* **Problem to solve**: Copy out the full set of records. Keep every word the same.

* **Given records**:
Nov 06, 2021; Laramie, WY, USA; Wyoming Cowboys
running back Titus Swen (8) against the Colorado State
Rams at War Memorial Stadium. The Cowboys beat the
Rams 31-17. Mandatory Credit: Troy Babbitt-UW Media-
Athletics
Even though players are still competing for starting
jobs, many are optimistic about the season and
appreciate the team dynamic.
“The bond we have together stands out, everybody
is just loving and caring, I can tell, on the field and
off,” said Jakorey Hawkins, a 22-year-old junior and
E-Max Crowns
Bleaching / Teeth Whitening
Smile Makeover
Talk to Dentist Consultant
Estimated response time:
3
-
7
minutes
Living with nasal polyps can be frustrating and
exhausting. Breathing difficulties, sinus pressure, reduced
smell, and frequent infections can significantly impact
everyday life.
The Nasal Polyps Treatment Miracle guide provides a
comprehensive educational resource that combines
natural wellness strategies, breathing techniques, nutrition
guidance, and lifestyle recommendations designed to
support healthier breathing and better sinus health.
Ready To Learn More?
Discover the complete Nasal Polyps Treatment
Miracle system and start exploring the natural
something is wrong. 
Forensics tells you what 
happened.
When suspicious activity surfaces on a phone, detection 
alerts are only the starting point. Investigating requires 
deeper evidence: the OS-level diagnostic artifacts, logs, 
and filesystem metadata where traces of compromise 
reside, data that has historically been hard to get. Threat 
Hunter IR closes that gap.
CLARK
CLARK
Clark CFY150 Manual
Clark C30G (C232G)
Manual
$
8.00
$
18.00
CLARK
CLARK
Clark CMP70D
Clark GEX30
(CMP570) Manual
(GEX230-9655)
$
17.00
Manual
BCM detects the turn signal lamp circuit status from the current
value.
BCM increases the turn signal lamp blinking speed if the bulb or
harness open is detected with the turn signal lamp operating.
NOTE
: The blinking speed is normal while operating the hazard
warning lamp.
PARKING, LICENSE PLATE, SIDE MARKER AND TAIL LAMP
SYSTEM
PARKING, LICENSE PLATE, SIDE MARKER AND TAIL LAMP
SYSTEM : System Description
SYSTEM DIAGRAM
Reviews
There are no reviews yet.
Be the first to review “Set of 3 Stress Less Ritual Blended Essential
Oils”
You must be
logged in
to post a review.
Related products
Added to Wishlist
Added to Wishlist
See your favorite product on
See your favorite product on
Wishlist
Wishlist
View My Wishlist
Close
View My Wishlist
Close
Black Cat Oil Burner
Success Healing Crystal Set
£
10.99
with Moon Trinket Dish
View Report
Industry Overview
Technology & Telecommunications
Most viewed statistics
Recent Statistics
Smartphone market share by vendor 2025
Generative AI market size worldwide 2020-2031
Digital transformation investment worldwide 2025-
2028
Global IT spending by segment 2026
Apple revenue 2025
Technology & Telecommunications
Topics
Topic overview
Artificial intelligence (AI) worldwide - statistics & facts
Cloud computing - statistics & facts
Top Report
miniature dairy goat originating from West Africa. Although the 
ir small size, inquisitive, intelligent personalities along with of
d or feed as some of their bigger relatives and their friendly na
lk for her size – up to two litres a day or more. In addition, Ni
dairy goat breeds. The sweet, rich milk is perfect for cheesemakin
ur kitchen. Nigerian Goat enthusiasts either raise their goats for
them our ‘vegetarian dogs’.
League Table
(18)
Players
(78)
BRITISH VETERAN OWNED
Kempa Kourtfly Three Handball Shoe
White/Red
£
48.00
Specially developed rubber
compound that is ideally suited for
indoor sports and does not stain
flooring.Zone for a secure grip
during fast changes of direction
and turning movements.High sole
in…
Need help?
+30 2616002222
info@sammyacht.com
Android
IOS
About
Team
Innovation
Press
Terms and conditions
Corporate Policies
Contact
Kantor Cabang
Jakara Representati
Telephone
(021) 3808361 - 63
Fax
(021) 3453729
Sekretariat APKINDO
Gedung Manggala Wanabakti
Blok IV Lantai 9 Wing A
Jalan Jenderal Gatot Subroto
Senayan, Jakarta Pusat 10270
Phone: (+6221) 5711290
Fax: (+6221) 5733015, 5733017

* **Exercise response**:
Nov 06, 2021; Laramie, WY, USA; Wyoming Cowboys
running back Titus Swen (8) against the Colorado State
Rams at War Memorial Stadium. The Cowboys beat the
Rams 31-17. Mandatory Credit: Troy Babbitt-UW Media-
Athletics
Even though players are still competing for starting
jobs, many are optimistic about the season and
appreciate the team dynamic.
“The bond we have together stands out, everybody
is just loving and caring, I can tell, on the field and
off,” said Jakorey Hawkins, a 22-year-old junior and
E-Max Crowns
Bleaching / Teeth Whitening
Smile Makeover
Talk to Dentist Consultant
Estimated response time:
3
-
7
minutes
Living with nasal polyps can be frustrating and
exhausting. Breathing difficulties, sinus pressure, reduced
smell, and frequent infections can significantly impact
everyday life.
The Nasal Polyps Treatment Miracle guide provides a
comprehensive educational resource that combines
natural wellness strategies, breathing techniques, nutrition
guidance, and lifestyle recommendations designed to
support healthier breathing and better sinus health.
Ready To Learn More?
Discover the complete Nasal Polyps Treatment
Miracle system and start exploring the natural
something is wrong. 
Forensics tells you what 
happened.
When suspicious activity surfaces on a phone, detection 
alerts are only the starting point. Investigating requires 
deeper evidence: the OS-level diagnostic artifacts, logs, 
and filesystem metadata where traces of compromise 
reside, data that has historically been hard to get. Threat 
Hunter IR closes that gap.
CLARK
CLARK
Clark CFY150 Manual
Clark C30G (C232G)
Manual
$
8.00
$
18.00
CLARK
CLARK
Clark CMP70D
Clark GEX30
(CMP570) Manual
(GEX230-9655)
$
17.00
Manual
BCM detects the turn signal lamp circuit status from the current
value.
BCM increases the turn signal lamp blinking speed if the bulb or
harness open is detected with the turn signal lamp operating.
NOTE
: The blinking speed is normal while operating the hazard
warning lamp.
PARKING, LICENSE PLATE, SIDE MARKER AND TAIL LAMP
SYSTEM
PARKING, LICENSE PLATE, SIDE MARKER AND TAIL LAMP
SYSTEM : System Description
SYSTEM DIAGRAM
Reviews
There are no reviews yet.
Be the first to review “Set of 3 Stress Less Ritual Blended Essential
Oils”
You must be
logged in
to post a review.
Related products
Added to Wishlist
Added to Wishlist
See your favorite product on
See your favorite product on
Wishlist
Wishlist
View My Wishlist
Close
View My Wishlist
Close
Black Cat Oil Burner
Success Healing Crystal Set
£
10.99
with Moon Trinket Dish
View Report
Industry Overview
Technology & Telecommunications
Most viewed statistics
Recent Statistics
Smartphone market share by vendor 2025
Generative AI market size worldwide 2020-2031
Digital transformation investment worldwide 2025-
2028
Global IT spending by segment 2026
Apple revenue 2025
Technology & Telecommunications
Topics
Topic overview
Artificial intelligence (AI) worldwide - statistics & facts
Cloud computing - statistics & facts
Top Report
miniature dairy goat originating from West Africa. Although the 
ir small size, inquisitive, intelligent personalities along with of
d or feed as some of their bigger relatives and their friendly na
lk for her size – up to two litres a day or more. In addition, Ni
dairy goat breeds. The sweet, rich milk is perfect for cheesemakin
ur kitchen. Nigerian Goat enthusiasts either raise their goats for
them our ‘vegetarian dogs’.
League Table
(18)
Players
(78)
BRITISH VETERAN OWNED
Kempa Kourtfly Three Handball Shoe
White/Red
£
48.00
Specially developed rubber
compound that is ideally suited for
indoor sports and does not stain
flooring.Zone for a secure grip
during fast changes of direction
and turning movements.High sole
in…
Need help?
+30 2616002222
info@sammyacht.com
Android
IOS
About
Team
Innovation
Press
Terms and conditions
Corporate Policies
Contact
Kantor Cabang
Jakara Representati
Telephone
(021) 3808361 - 63
Fax
(021) 3453729
Sekretariat APKINDO
Gedung Manggala Wanabakti
Blok IV Lantai 9 Wing A
Jalan Jenderal Gatot Subroto
Senayan, Jakarta Pusat 10270
Phone: (+6221) 5711290
Fax: (+6221) 5733015, 5733017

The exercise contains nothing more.